## YOUR OBJECTIVE
Rewrite the stretch of the listing from its start through the line containing "collector number: 94-5313", with "scientific name" replaced by "species name" and nothing else changed.

[Saved data entries]
--- START ---

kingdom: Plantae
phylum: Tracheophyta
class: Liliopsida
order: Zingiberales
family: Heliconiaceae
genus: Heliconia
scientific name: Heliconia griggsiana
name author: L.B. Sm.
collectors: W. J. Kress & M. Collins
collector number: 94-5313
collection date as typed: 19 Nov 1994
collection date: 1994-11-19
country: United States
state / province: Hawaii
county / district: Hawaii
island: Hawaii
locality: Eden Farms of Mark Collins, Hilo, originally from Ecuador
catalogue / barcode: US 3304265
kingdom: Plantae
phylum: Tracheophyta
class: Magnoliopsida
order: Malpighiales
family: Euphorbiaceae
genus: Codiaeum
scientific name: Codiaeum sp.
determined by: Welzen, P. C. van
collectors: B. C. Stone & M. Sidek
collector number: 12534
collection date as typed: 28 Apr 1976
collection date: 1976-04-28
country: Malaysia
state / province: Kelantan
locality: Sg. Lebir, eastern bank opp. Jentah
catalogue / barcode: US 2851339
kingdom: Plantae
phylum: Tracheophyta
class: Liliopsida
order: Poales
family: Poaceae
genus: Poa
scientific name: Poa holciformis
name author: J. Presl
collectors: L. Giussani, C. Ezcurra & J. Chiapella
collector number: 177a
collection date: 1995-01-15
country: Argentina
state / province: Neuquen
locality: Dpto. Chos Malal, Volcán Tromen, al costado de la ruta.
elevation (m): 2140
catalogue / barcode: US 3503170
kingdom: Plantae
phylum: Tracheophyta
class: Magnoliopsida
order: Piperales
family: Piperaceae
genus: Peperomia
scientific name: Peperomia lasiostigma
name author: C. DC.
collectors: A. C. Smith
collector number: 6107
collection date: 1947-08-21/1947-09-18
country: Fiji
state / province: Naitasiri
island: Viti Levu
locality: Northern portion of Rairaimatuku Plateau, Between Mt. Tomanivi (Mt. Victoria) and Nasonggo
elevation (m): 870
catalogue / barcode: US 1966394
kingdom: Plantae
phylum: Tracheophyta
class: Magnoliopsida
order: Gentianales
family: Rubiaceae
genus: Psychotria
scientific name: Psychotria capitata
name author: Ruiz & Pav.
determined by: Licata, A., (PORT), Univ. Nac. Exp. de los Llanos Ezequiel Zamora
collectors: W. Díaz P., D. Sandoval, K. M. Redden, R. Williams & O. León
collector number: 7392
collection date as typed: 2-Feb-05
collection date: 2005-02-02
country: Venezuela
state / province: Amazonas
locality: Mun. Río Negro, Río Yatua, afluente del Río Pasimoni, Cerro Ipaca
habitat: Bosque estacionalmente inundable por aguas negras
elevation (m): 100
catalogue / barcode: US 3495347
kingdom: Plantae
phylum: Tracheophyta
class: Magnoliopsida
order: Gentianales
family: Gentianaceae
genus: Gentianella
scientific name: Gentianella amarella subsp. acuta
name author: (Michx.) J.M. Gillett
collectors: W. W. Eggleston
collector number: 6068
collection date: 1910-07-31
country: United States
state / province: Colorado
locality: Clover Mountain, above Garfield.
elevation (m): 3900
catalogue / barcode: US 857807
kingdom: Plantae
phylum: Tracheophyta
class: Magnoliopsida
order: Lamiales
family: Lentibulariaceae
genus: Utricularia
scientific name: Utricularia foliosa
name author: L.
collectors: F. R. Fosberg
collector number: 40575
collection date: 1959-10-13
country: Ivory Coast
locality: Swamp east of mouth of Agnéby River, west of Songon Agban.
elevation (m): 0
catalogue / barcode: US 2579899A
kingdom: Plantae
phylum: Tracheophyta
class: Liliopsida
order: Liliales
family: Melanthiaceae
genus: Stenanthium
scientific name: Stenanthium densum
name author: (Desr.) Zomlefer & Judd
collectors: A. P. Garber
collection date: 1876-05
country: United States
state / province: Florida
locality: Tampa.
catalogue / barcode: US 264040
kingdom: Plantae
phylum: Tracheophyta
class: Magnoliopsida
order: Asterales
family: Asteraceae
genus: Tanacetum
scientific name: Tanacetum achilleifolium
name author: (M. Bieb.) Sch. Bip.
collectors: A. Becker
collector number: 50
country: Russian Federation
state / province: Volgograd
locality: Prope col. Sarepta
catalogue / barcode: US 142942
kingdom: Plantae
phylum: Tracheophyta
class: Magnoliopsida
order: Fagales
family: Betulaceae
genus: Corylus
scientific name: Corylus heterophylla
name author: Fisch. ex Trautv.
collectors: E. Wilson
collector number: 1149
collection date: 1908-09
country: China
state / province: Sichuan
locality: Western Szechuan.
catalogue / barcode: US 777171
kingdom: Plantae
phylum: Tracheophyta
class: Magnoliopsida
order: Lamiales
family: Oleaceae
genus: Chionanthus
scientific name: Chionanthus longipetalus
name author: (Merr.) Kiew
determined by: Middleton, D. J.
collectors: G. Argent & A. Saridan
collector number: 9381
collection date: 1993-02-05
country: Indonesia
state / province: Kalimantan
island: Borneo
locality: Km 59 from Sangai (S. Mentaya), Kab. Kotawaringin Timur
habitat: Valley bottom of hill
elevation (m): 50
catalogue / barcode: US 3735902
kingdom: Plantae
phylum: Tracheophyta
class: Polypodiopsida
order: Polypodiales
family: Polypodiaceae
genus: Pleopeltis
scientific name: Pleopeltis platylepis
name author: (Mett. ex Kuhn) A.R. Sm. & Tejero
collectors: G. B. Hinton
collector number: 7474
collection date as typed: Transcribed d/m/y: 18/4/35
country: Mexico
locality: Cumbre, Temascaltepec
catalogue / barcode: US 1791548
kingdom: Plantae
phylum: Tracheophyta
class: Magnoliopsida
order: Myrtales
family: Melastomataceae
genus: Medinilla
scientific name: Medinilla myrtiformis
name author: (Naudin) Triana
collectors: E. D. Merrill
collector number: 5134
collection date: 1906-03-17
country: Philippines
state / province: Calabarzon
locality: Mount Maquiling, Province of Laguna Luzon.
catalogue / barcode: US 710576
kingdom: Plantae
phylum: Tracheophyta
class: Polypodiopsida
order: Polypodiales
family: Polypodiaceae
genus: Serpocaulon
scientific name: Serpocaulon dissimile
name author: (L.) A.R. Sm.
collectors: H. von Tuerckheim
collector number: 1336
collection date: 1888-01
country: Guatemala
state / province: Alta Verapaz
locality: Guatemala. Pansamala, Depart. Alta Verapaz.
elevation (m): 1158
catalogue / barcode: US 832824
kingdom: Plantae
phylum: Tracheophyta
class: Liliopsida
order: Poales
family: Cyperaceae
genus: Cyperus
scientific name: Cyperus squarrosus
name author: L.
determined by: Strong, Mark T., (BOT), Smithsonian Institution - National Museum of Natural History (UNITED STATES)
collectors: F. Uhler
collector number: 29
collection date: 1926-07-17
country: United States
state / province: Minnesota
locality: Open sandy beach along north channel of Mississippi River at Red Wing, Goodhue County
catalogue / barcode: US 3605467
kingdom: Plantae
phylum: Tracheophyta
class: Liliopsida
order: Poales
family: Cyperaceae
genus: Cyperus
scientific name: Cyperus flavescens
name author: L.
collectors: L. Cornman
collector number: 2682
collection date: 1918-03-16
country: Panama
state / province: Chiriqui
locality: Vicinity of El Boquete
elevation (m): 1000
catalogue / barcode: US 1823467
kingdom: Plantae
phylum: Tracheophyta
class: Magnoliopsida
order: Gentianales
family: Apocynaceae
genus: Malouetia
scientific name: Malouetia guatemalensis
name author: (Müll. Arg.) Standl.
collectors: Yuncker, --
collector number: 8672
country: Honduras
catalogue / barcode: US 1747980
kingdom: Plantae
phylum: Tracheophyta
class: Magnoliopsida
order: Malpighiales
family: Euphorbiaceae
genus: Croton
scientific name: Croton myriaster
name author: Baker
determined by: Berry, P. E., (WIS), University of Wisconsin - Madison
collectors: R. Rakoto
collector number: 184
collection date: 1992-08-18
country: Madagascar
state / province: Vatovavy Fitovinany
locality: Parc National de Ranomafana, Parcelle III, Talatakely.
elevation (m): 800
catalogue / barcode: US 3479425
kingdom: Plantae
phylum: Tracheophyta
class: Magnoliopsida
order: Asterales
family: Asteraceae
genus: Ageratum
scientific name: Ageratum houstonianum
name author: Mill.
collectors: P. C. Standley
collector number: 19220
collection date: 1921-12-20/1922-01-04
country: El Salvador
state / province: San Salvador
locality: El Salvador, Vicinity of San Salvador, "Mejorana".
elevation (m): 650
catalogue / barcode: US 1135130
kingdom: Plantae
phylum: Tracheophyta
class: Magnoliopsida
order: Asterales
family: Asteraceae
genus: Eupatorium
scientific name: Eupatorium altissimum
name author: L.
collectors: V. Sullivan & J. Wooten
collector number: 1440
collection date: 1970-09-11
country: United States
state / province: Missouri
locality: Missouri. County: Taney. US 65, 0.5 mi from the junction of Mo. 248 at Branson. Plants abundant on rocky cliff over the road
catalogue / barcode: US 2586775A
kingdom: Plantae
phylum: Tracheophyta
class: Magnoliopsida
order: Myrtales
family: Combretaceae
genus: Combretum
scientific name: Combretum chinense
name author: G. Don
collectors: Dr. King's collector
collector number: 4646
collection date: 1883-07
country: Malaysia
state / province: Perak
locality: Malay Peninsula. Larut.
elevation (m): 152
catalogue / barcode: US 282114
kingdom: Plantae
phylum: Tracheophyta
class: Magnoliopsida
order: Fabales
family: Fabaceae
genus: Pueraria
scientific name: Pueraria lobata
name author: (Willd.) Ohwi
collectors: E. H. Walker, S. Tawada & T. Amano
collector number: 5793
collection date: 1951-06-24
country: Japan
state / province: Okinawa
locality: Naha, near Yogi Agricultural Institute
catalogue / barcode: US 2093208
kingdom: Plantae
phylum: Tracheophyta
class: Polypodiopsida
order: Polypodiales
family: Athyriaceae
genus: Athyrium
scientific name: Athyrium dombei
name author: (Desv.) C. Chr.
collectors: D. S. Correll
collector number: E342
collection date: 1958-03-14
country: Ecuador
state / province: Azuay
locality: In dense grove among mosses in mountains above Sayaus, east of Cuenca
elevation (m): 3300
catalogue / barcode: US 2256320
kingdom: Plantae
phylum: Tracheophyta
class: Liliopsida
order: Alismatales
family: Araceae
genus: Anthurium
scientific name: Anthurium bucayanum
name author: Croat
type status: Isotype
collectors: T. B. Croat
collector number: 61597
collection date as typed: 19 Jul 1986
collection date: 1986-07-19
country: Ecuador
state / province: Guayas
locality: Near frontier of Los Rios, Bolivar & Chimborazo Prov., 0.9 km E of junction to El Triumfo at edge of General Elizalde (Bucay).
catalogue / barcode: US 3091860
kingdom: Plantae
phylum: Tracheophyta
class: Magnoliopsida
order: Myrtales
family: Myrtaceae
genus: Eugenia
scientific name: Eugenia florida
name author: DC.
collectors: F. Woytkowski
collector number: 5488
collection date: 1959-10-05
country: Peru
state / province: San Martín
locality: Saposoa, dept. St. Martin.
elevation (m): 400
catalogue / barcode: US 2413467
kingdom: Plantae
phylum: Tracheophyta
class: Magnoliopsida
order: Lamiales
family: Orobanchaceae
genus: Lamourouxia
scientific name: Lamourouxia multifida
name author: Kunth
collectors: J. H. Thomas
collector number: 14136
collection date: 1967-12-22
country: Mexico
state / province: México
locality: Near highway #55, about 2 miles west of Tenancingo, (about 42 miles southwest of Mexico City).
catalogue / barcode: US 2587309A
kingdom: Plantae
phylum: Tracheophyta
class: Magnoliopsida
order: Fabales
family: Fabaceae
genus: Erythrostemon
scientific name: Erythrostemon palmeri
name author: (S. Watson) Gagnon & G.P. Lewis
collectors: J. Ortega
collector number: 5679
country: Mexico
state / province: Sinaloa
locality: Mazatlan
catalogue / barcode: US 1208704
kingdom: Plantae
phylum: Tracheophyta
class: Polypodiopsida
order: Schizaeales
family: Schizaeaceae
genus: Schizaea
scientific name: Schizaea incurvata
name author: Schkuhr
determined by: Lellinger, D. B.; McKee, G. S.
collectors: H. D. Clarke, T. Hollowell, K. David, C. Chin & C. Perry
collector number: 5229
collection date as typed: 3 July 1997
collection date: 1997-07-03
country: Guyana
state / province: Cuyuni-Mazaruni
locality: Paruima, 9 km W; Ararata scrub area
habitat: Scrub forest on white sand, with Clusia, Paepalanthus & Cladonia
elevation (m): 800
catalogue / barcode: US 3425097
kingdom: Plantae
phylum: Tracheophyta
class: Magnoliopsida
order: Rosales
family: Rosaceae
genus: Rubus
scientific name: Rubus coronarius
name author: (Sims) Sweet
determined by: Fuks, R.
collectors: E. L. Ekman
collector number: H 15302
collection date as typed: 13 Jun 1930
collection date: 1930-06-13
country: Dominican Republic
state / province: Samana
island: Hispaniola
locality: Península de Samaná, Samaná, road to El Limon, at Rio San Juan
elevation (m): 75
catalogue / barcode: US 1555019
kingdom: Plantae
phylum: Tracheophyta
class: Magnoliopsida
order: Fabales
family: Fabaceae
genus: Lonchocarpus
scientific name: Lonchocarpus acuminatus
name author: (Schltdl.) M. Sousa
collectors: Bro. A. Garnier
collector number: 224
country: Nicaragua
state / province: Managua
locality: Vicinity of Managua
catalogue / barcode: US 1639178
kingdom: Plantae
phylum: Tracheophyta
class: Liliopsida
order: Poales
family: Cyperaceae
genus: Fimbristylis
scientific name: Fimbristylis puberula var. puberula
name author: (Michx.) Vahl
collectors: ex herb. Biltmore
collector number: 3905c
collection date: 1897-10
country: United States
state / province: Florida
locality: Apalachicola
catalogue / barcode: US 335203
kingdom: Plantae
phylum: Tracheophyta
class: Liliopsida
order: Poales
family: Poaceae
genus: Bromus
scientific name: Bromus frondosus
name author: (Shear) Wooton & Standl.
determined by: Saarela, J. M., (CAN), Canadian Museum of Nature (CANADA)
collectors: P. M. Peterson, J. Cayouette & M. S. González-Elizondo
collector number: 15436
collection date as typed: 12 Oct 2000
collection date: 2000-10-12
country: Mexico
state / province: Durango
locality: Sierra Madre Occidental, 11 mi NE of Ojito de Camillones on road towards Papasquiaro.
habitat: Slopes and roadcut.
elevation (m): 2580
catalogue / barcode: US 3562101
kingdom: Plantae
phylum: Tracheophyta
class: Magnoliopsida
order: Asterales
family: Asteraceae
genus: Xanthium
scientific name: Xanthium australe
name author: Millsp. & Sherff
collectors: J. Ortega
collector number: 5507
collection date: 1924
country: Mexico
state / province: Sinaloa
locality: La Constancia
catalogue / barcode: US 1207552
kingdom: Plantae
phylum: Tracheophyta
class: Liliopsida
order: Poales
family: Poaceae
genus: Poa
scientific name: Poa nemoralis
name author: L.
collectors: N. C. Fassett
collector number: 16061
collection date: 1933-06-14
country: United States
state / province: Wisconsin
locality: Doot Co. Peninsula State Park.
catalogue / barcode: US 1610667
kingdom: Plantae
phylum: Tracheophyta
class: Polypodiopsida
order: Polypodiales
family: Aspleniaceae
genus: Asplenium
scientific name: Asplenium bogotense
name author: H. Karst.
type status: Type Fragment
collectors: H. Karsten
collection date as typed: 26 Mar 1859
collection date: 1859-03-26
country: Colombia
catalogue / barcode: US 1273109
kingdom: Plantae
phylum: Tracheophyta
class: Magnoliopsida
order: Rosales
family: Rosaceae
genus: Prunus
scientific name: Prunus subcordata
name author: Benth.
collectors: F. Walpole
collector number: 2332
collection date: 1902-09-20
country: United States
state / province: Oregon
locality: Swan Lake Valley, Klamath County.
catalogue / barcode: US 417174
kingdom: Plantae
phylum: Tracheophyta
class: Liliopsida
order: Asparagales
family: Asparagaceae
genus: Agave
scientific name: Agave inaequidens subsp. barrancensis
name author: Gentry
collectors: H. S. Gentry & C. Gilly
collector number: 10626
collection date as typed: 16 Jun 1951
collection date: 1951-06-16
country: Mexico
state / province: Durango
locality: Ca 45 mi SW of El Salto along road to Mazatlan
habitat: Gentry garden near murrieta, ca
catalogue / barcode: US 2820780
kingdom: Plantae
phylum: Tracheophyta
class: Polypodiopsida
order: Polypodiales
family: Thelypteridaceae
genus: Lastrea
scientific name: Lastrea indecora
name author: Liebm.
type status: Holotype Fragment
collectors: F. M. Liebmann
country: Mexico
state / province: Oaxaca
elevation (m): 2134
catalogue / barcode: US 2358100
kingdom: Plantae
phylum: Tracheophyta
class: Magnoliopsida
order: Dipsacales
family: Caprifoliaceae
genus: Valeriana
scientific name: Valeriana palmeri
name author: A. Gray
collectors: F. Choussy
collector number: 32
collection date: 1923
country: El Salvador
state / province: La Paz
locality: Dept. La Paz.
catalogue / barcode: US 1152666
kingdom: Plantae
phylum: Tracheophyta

--- END ---

## WRITTEN RESPONSE
kingdom: Plantae
phylum: Tracheophyta
class: Liliopsida
order: Zingiberales
family: Heliconiaceae
genus: Heliconia
species name: Heliconia griggsiana
name author: L.B. Sm.
collectors: W. J. Kress & M. Collins
collector number: 94-5313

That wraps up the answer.